Хуан Грис красив настоящей мужской красотой. У него темные волосы и смуглый цвет лица, очень большие темные глаза, белки их отливают голубизной. Он прекрасный рисовальщик, в Мадриде он работал в юмористических изданиях, в Париже подрабатывает в «Тарелке с маслом» и «Крике Парижа». Очень скоро он начинает пробовать свои силы в живописи. В 1910 году он пишет серию реалистических акварелей. Грис очень серьезно относится к тому, что он делает, сознавая, насколько его работа важна для него самого, а может быть, в конечном счете и для других. Как-то он сказал Максу Жакобу: «Если я хочу погладить собаку, то всегда делаю это левой рукой, ведь если она укусит меня в правую, я не смогу работать». А Пикассо, глядя на одну из картин Гриса, сказал Канвейлеру: «Художник, знающий, чего он хочет, это прекрасно». Хуана Гриса тогда уже не было в живых.

Гертруда Стайн живо интересуется молодым испанцем; она находит в его работах точность почти мистическую. Пикассо как-то спросил ее: «Скажите, почему вы так защищаете его творчество, вы же прекрасно знаете, что картины его вам не нравятся?». Гертруда промолчала, потому что на самом деле она по-настоящему была привязана к самому Хуану Грису. Он начинает утверждаться в тени Пикассо. Первой картиной Хуана Гриса, выставленной в Салоне независимых художников, был портрет, названный автором «Дань уважения Пикассо». «Этот портрет — просто верх идиотизма», — написал тогда Воксель. С 1912 года Канвейлер начинает интересоваться Грисом и покупать все его работы.

Лето 1911 года Пикассо проводит в Сере, небольшой деревушке в Восточных Пиринеях, где поселился Маноло. Вместе с Пикассо туда отправляется и Брак. Два года спустя туда же поедет и Макс Жакоб; по возвращении он довольно колоритно охарактеризует это местечко Гийому Аполлинеру: «Красивый маленький городок у подножия горы. Население составляет приблизительно от 500 до 10 тысяч жителей. Такая малочисленность объясняется большим количеством педерастов и эфироманов, которые целыми днями просиживают в кафе. Говорят, что горы благоухают тмином, лавандой и розмарином, но я туда не хожу».

Как всегда во время каникул, Пикассо весь уходит в работу. Он снова начинает рисовать музыкантов, эта тема больше всего соответствует его потребности в расчленении формы. В Сере он рисует «Аккордеониста» (Музей Соломона Гугенхейма, Нью-Йорк). Поскольку на обратной стороне холста было написано название «Сере», прежние его владельцы долгое время полагали, что это пейзаж. Но если внимательно всмотреться в наложенные друг на друга призмы, то можно различить склоненную голову, изогнутые ручки кресла, мехи и кнопки инструмента.
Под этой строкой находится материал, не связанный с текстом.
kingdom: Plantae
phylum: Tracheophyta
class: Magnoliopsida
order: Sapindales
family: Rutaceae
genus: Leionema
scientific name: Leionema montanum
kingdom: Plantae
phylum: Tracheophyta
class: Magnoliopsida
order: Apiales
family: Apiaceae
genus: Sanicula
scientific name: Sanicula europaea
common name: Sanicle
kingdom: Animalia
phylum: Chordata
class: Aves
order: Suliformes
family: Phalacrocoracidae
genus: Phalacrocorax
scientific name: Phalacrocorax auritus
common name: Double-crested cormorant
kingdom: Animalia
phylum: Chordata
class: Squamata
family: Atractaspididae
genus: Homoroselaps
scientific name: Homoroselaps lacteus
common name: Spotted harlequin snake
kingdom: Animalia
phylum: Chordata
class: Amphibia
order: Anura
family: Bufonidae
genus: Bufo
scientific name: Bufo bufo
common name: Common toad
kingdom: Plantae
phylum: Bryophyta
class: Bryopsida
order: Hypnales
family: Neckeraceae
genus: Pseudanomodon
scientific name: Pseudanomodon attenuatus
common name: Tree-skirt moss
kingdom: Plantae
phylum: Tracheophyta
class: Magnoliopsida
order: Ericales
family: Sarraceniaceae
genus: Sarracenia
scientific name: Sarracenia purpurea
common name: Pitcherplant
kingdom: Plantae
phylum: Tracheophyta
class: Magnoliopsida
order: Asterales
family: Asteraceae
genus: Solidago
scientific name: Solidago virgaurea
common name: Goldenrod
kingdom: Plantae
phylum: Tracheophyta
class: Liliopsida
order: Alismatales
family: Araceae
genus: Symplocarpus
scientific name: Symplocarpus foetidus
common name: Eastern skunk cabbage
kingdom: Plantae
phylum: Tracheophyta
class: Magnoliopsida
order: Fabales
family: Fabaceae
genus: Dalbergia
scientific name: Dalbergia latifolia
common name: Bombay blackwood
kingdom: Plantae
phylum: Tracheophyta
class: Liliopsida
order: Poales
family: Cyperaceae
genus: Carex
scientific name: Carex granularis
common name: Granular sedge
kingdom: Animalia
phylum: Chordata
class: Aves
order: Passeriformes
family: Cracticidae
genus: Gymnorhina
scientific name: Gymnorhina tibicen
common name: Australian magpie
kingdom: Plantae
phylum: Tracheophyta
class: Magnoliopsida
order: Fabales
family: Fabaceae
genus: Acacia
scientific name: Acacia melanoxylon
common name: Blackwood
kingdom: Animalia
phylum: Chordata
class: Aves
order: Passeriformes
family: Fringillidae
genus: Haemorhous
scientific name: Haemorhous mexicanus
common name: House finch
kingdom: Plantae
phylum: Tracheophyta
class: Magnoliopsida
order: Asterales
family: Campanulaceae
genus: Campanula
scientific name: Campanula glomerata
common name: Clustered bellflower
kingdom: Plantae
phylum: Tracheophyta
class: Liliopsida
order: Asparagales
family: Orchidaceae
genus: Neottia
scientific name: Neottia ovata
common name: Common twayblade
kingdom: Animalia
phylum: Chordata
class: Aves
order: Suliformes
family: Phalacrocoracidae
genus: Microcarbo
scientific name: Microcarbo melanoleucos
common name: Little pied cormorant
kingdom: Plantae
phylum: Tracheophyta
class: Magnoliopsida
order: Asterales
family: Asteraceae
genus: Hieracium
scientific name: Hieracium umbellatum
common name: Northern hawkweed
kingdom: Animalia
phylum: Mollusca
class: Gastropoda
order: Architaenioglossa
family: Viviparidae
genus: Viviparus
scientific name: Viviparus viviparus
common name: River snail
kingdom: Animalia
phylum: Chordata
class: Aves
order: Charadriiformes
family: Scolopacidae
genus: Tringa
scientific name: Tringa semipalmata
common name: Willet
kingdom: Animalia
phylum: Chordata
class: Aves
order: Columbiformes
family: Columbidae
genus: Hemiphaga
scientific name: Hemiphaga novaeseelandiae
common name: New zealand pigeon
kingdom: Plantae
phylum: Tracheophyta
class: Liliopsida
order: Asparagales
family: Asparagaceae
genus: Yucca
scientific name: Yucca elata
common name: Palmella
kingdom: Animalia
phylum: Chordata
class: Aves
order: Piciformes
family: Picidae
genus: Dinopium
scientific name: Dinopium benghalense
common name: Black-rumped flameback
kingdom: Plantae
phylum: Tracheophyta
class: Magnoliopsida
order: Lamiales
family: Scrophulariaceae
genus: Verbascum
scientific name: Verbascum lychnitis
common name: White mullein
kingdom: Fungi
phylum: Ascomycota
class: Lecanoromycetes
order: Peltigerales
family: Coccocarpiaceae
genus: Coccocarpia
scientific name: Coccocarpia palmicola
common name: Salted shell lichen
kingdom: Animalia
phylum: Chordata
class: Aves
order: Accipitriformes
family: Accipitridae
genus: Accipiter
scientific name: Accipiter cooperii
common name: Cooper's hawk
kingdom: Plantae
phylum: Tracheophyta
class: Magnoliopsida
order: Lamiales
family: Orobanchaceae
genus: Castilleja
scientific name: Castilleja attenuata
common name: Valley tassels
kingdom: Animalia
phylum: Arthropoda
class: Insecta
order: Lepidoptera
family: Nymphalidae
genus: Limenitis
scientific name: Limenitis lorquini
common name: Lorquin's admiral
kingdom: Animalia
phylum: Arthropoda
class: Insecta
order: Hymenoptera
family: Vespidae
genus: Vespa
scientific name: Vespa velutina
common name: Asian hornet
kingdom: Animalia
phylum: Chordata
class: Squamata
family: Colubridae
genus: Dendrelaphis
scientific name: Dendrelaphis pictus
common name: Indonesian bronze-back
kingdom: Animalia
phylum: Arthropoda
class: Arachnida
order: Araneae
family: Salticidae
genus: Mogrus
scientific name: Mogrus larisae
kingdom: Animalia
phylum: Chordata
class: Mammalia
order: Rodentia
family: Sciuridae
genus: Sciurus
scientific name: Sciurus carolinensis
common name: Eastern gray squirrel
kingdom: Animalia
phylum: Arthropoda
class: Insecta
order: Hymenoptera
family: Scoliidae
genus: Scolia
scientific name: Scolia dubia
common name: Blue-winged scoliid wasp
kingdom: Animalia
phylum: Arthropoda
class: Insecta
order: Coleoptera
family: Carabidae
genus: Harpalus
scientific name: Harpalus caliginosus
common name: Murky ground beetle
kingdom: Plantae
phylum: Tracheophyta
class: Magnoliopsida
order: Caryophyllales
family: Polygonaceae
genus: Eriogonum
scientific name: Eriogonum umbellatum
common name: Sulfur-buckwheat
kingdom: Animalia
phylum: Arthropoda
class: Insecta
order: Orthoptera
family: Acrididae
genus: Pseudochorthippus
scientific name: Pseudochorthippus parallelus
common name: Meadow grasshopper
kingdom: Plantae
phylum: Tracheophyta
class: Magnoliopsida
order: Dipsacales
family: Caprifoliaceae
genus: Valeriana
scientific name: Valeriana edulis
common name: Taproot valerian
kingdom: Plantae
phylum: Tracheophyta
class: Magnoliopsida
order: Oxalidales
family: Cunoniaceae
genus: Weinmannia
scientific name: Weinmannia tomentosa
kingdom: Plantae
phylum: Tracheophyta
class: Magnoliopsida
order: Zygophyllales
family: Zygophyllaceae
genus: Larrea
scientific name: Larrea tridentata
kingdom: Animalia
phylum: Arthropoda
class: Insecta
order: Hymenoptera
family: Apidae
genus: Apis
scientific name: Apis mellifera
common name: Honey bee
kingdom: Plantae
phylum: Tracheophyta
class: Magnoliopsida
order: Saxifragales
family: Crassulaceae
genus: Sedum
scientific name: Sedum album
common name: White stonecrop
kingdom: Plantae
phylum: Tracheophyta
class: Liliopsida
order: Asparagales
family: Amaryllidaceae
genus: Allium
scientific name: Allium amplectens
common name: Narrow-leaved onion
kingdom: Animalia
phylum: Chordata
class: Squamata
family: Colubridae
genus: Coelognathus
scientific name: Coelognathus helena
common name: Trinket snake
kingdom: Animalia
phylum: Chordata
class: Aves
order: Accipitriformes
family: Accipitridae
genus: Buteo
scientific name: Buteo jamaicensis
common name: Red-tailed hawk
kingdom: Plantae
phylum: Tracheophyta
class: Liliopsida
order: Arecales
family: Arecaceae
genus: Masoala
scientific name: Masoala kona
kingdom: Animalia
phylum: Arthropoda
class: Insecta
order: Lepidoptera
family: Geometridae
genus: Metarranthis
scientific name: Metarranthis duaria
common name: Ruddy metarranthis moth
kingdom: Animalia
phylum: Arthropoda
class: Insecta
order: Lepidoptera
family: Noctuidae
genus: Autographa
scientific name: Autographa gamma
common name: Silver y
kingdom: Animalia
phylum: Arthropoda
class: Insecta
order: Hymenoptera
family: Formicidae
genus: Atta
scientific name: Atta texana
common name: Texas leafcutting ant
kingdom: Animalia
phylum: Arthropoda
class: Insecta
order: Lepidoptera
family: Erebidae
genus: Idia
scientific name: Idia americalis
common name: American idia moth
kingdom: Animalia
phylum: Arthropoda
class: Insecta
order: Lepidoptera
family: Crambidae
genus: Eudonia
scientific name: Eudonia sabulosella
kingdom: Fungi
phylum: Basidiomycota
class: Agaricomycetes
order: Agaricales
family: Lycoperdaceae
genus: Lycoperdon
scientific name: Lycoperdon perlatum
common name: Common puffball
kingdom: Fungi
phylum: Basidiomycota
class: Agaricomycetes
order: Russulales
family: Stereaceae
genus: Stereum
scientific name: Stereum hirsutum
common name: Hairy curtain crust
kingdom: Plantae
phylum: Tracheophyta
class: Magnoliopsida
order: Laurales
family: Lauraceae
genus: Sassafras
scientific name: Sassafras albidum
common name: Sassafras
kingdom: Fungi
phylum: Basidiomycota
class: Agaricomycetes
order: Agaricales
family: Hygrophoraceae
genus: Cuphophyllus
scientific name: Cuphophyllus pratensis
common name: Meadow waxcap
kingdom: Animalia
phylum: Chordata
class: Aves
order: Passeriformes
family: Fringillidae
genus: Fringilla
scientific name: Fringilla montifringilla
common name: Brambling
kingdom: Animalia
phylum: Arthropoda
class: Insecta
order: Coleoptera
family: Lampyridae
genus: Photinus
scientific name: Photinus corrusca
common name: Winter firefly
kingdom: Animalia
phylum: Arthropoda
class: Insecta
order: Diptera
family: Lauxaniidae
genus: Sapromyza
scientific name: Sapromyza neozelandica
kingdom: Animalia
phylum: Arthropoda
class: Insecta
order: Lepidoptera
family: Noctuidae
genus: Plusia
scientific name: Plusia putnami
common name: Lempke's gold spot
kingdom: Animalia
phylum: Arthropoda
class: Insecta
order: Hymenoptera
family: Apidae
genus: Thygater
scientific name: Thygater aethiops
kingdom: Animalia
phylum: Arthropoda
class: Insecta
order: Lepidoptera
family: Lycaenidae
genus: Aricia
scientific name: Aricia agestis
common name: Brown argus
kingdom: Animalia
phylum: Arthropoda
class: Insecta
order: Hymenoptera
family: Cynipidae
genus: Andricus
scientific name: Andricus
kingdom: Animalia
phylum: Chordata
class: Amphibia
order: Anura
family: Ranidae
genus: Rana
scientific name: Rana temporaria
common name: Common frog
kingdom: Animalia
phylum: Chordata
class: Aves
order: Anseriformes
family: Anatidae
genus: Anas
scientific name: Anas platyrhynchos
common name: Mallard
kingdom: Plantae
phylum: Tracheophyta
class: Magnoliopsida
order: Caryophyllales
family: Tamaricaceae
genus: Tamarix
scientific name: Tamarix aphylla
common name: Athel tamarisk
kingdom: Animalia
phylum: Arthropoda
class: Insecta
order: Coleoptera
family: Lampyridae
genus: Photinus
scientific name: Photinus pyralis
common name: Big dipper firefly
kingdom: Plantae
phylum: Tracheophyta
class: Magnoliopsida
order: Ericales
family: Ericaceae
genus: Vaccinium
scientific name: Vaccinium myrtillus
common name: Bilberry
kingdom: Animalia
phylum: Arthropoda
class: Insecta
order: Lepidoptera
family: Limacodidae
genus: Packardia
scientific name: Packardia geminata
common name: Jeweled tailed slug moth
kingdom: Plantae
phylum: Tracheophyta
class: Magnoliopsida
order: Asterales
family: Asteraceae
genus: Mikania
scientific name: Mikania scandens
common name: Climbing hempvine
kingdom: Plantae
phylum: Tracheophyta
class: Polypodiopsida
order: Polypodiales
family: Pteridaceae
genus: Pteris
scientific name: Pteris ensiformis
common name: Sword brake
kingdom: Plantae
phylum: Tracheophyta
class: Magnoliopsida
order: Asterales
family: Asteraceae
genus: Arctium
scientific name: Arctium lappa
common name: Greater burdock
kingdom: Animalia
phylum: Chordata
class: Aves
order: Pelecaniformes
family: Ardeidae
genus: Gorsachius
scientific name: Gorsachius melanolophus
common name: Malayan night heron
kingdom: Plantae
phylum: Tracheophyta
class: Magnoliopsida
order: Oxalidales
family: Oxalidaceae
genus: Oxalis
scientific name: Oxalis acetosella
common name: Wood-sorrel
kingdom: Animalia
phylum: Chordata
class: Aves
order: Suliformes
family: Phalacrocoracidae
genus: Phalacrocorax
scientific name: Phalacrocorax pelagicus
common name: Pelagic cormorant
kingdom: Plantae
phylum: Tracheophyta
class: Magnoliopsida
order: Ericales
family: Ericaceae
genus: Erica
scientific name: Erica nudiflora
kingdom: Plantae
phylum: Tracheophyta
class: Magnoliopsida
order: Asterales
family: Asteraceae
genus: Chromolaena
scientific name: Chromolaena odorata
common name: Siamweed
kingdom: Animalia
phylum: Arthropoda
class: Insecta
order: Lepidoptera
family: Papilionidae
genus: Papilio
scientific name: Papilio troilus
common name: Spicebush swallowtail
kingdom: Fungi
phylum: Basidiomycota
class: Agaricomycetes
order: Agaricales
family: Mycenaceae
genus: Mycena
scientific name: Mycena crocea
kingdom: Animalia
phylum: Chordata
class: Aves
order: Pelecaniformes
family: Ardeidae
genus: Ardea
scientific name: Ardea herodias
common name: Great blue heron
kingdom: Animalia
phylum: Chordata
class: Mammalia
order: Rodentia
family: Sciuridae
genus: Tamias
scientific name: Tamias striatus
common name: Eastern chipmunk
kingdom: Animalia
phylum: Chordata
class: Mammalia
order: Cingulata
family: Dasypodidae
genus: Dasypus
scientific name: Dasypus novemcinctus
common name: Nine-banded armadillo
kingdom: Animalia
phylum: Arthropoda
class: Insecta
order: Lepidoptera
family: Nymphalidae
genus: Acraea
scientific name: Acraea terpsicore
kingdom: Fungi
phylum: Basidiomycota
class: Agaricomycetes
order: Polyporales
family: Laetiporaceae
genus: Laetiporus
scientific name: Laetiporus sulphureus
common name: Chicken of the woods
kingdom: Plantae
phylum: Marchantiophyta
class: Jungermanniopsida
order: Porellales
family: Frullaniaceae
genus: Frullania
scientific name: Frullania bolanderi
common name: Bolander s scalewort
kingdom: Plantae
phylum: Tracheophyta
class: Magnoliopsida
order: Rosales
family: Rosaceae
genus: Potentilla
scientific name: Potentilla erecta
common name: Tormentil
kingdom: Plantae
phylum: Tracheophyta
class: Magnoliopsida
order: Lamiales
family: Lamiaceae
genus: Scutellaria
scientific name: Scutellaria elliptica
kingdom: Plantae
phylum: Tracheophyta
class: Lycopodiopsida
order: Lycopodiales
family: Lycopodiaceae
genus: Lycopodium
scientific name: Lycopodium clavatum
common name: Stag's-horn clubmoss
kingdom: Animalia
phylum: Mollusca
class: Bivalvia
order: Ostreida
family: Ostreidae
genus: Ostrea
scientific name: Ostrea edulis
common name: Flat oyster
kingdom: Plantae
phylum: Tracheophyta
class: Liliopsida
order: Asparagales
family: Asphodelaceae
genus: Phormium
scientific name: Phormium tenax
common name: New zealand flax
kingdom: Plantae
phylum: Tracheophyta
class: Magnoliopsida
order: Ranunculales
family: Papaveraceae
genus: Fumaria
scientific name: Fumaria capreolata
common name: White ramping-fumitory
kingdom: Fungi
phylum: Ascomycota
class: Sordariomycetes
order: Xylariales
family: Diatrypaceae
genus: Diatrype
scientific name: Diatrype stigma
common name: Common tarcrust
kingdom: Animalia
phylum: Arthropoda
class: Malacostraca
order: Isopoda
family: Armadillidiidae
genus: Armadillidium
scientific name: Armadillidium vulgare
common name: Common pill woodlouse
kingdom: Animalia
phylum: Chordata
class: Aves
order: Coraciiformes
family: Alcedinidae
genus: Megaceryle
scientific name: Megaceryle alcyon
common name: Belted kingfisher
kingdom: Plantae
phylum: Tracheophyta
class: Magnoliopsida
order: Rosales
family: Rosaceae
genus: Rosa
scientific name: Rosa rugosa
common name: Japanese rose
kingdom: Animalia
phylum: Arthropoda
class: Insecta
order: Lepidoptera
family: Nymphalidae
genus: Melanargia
«Игрок на кларнете» (коллекция Дугласа Купера, Гард), написанный зимой 1911-1912 годов, сохраняет такую же треугольную композицию; призмы стремятся вверх, и чем выше они поднимаются, тем легче становятся. Эта треугольная композиция, инстинктивно избранная Пикассо, положит начало тому течению, девизом которого станет «золотое сечение». Пирамидальная композиция стала одним из завоеваний Ренессанса в период его расцвета, она определила ритм творчества Леонардо да Винчи, особенно начиная с миланского его периода.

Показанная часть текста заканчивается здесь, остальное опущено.